Overview of Research Areas in The Young Lab
Carbon Dioxide-Mediated C–H Activation
Our lab has pioneered the use of carbon dioxide to achieve site selective C–H activation. Early indications are that carbon dioxide actually plays multiple roles in these reactions. Current research in our group aims to better understand how and why these reactions work, as well as to expand the scope of chemical disconnections that can be achieved on various heteroatom-containing substrates by addition of carbon dioxide and transition metal catalysts.
Supramolecular Scaffolds for Catalysis
A major push in our lab is to use supramolecular scaffolds, particularly robust solid-state species known as metal organic frameworks (MOFs), to support unconventional catalysts. We're especially interested in kinetic stabilization of reactive low valent, low coordinate transition metal catalysts, improving catalytic efficiency while lowering the production cost of these catalysts. Our ultimate goal is to develop cheaper and more sustainable routes to new ligands with Buchwald-ligand efficiency that are easier to scale-up and are more likely to be adopted by industry.

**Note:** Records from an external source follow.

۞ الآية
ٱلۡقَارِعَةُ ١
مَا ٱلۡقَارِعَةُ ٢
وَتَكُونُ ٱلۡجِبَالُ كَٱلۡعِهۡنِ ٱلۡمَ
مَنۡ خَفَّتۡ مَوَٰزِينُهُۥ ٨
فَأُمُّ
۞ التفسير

Strategies for Remote C–H Activation
A new area in our group is to develop new remote or distal functionalizations of unactivated C–H bonds. To do this, we will target unconventional strategies for how directing groups interact with a catalyst to achieve site-selective C–H functionalization. These approaches are anticipated to have significant impact on drug discovery by allowing facile late stage functionalization of complex substrates, as well as for more sustainable synthesis of polymer precursors from renewable feedstocks.